Stored data entries:
»»
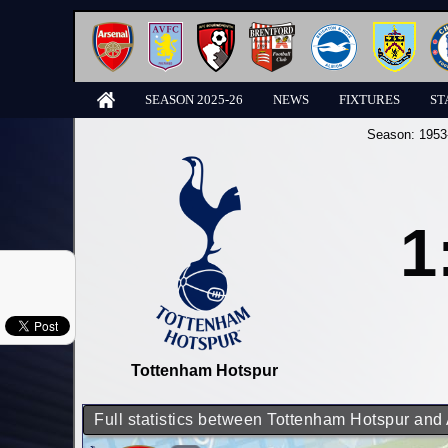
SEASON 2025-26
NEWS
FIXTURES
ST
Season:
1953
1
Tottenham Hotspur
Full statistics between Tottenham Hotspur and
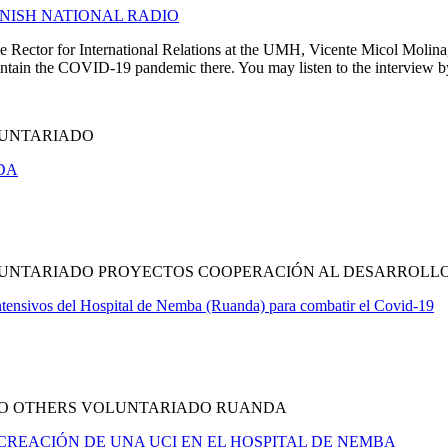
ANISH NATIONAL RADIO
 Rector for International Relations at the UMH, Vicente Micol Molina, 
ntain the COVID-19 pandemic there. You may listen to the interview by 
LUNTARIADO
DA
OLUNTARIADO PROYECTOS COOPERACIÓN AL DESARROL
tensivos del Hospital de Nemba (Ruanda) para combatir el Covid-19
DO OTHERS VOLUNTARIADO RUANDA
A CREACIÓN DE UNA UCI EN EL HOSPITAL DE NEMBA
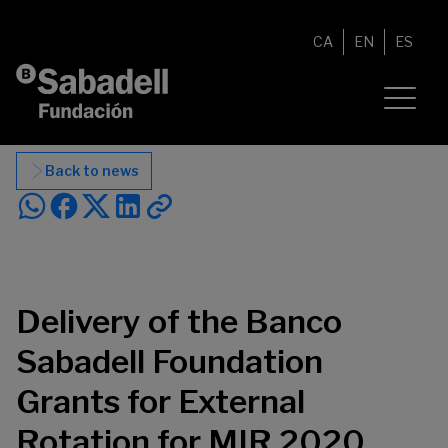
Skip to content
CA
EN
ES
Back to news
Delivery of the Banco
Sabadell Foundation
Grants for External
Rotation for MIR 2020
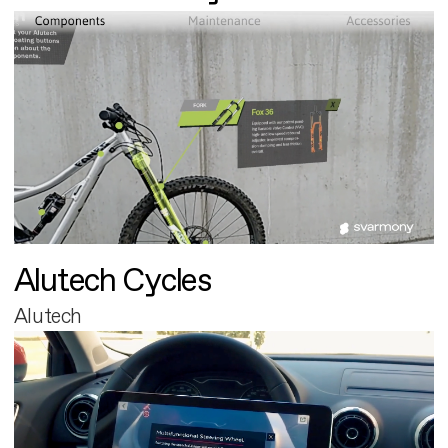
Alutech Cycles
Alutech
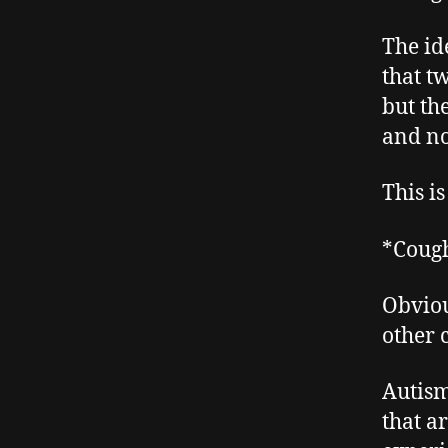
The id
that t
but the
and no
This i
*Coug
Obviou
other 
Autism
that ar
««
»»
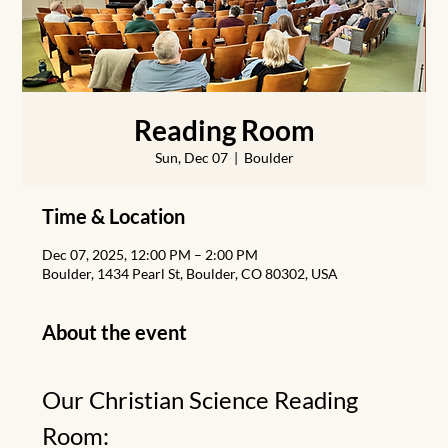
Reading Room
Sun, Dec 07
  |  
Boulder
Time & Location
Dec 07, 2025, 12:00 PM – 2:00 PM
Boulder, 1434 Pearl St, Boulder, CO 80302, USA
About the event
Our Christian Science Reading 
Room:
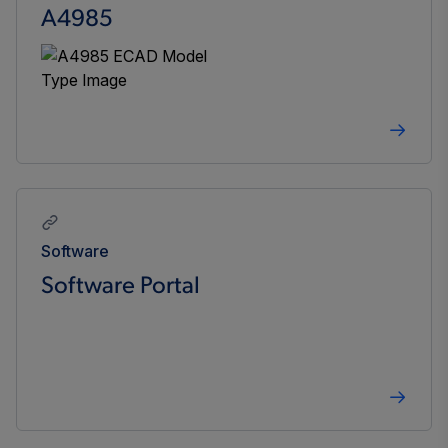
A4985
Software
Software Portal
««
* Work instructions
Find each line in the records holding the string "Tottenham" and show it.

* Reply
Tottenham Hotspur
Full statistics between Tottenham Hotspur and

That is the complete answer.